Nesse ponto Jéssica já estava cansada da discussão e
disposta a ceder. O problema era reconhecer que sozinha, por mais que
trabalhasse, não conseguiria dar a Clara o que ela merecia e para Lorenzo era
muito fácil.
- Eu não quero brigar com você. E não quero te esbofetear!
Só não quero depender de você, Lorenzo! Você entregou a casa em que eu moro! Não
pode decidir essas coisas por mim!
- Está bem. Eu peço desculpas. Não farei mais nada assim.
Mas, entenda, você mora aqui agora, comigo. E se um dia você e Clara forem
morar em algum outro lugar será porque resolvemos aumentar a família e comprar
uma casa maior. Jéssica, você e Clara são a minha família, você é a mulher que
eu amo. Como eu poderia não te proteger?
- Está bem. Mas não me esconda mais nada. – Jéssica já o
abraçava e enfim eles foram para o quarto, trocando beijos que antecipavam uma
gostosa reconciliação. – Eu te amo tanto. Tanto que não cabe no meu peito.
Aos poucos Jéssica aceitou que aquela personalidade
protetora era natural para Lorenzo. Ele cuidava dos que amava. Era assim com o
irmão, os pais e avós. Ela e Clara não seriam tratadas de outra forma.

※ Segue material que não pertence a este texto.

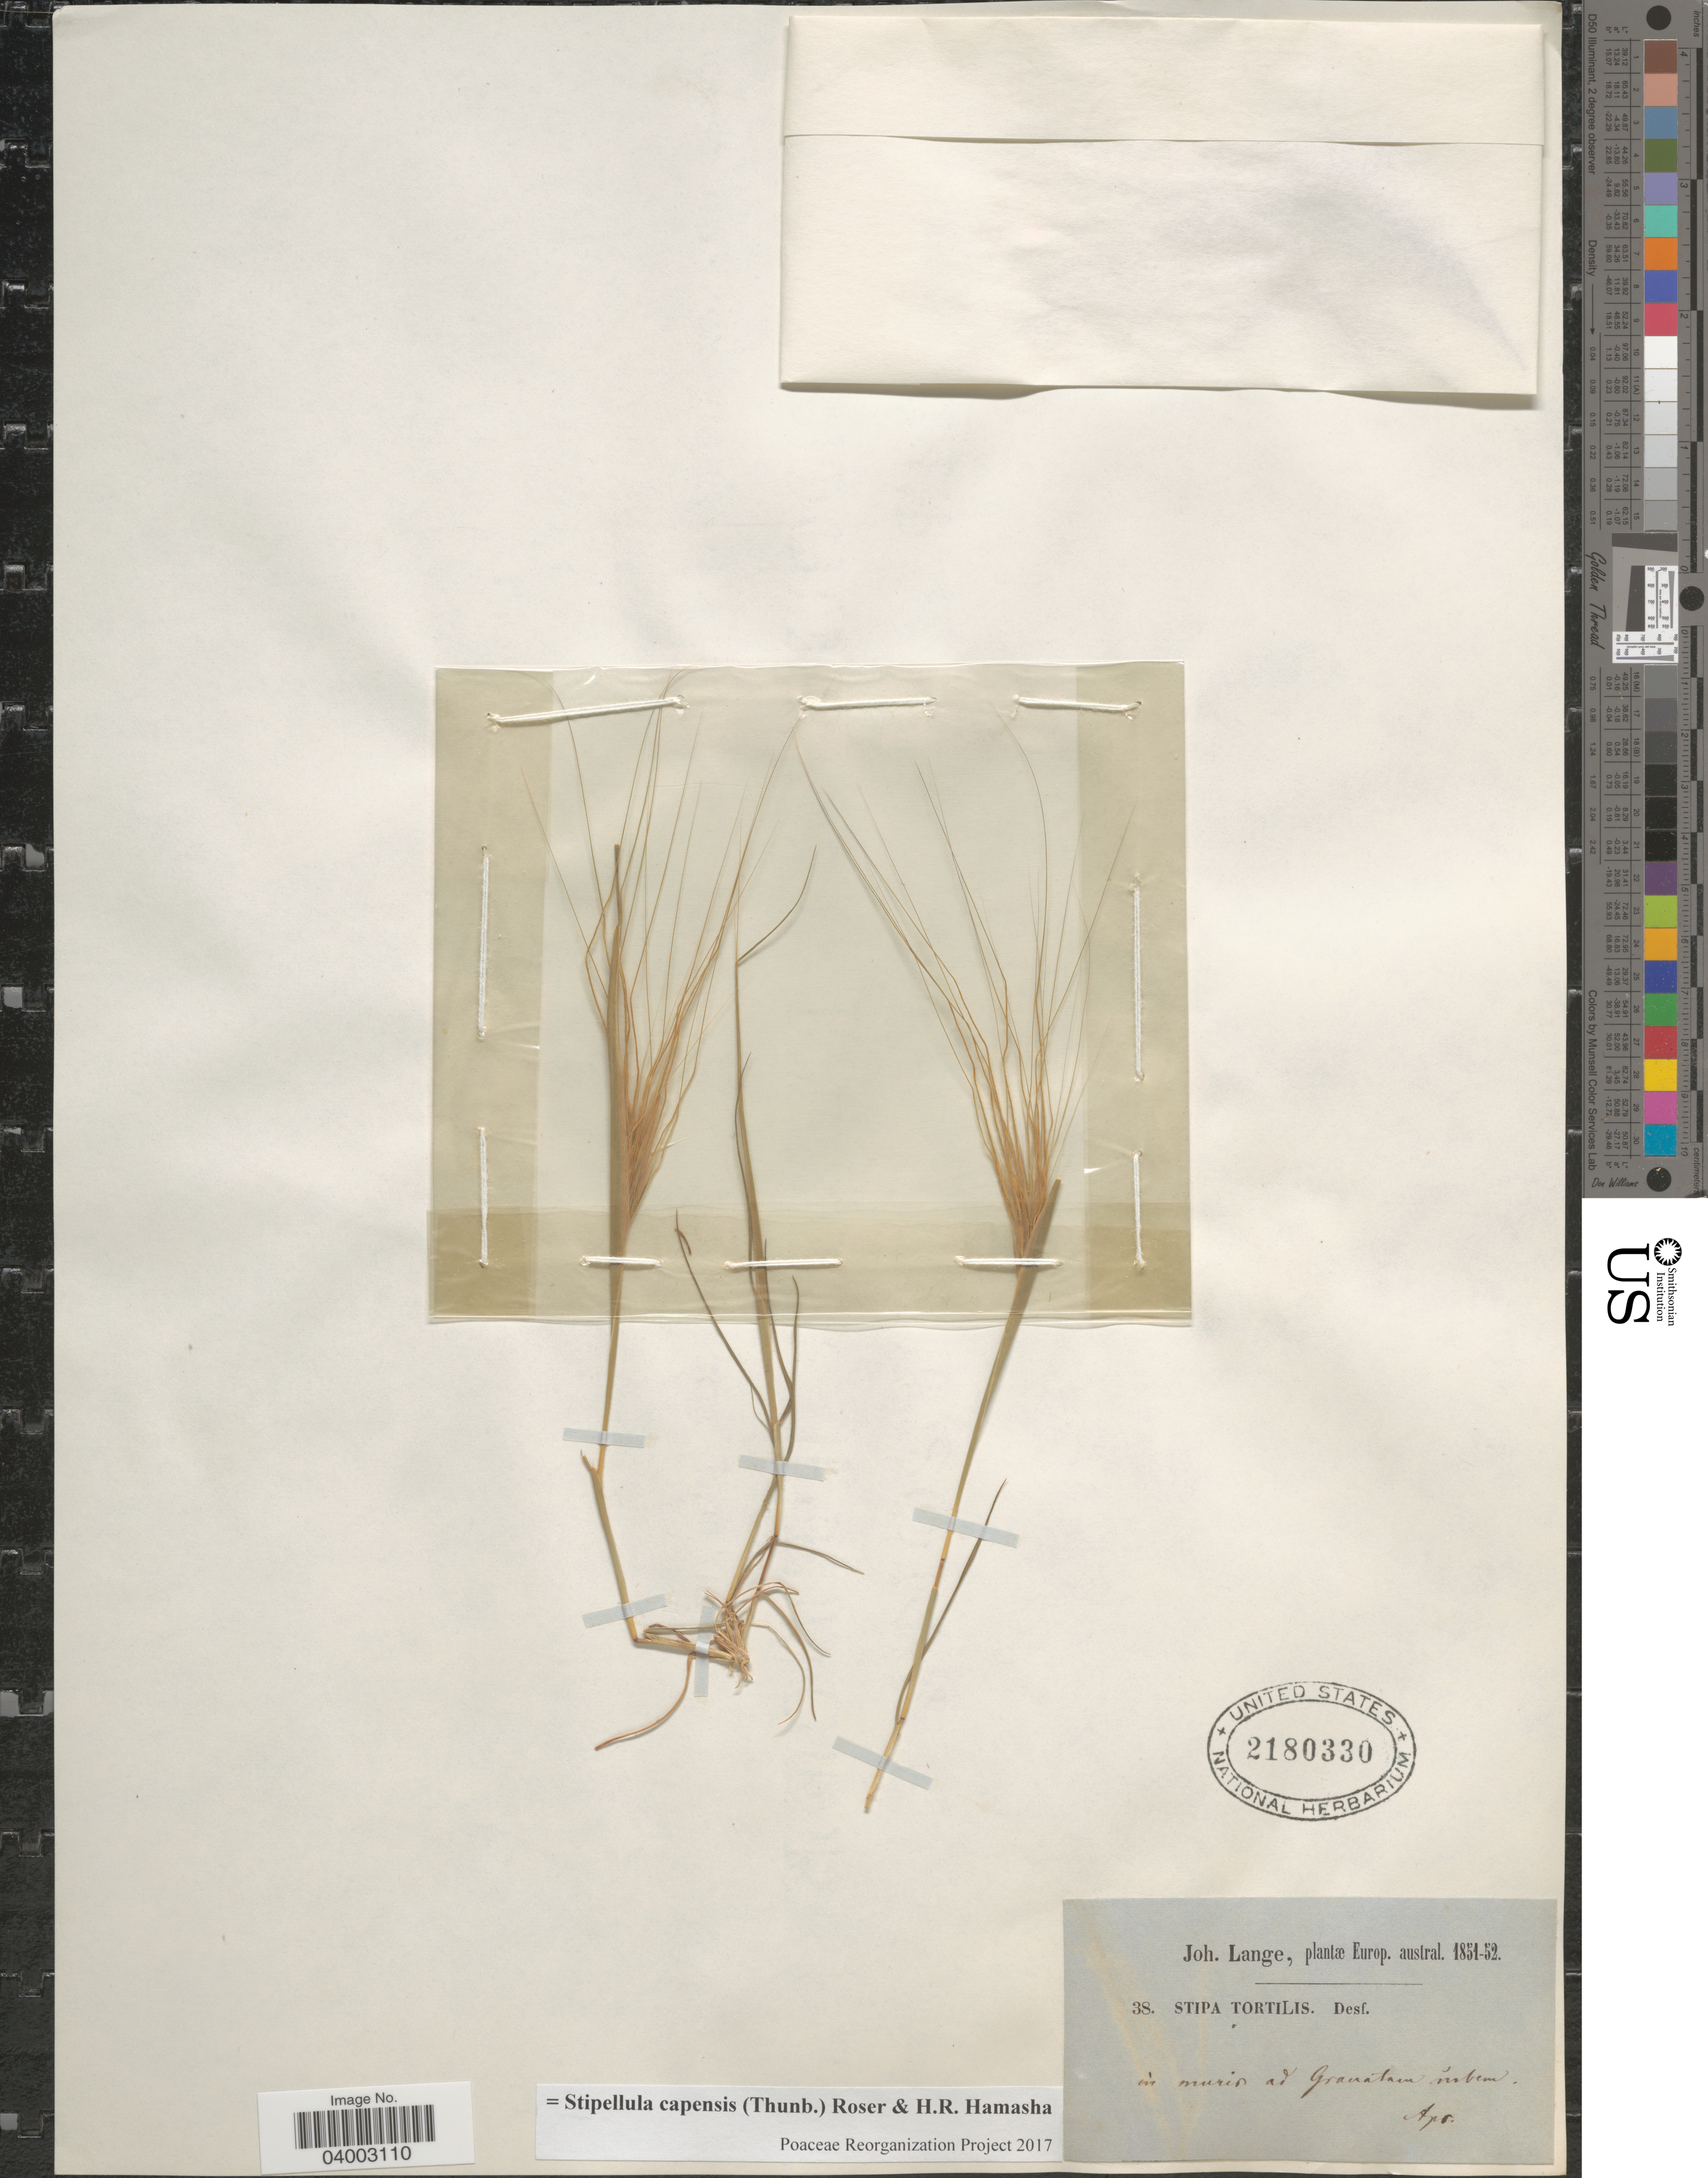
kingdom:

E Jéssica
entendeu que assim como ela tinha uma natureza independente, Lorenzo precisava protegê-la.
Sem perder a independência, mas respeitando o desejo de
Lorenzo, Jéssica seguiu se cuidando. Suas coisas agora dividiam espaço com as
de Lorenzo no apartamento e eles viviam como uma família. A casa foi entregue e
o que era temporário tornou-se definitivo. Ambos sabiam que aquele
relacionamento estava a cada dia mais sério.
A família de Lorenzo a tinha aceito completamente. Principalmente
Emily e Jonas. A chefe já era uma amiga e, agora que ela estava grávida, adorava
lhe perguntar sobre aquele período da gravidez. Não que a gestação cheia de
mimos e cuidados de Emily pudesse ser comparada com suas lembranças do período
em que gerava Clara. Mas, ainda assim, os filhos as tornaram mais próximas.
- Jéssica! – Emily a cumprimentou quando chegou no
restaurante. Já era hora dela ir para casa. – Vi um certo carro esperando uma
certa moça lá fora. O que acha de não deixá-lo esperando?
- Eu já vou, Emily. Está se sentindo bem?
- Ótima. Mais disposta do que nunca! Agora vá! Lorenzo
está esperando-a do outro lado da rua. Vá! É uma ordem da sua chefe.
Jéssica saiu pela porta dos fundos do restaurante. Deveria
pegar um estreito corredor lateral, acessar a fachada principal e atravessar a
rua. Logo estaria na segurança dos braços de Lorenzo. No meio do corredor, porém,
sentiu uma mão apertar-lhe o braço. Bruno. Não precisou vê-lo para saber que
era ele. E quando o olhou sentiu medo daqueles olhos avermelhados.
- Sai daqui! Me solta! Socorro!
- Vagabunda! Tava pensando que ia se safar de mim? Que ia
ficar na sombra dele o tempo todo!?!?! – Em segundos Jéssica
estava no chão. Bruno estava a cada dia mais violento. E ela sentiu o primeiro
chute atingi-la no ombro. – Ele não vai te ajudar agora.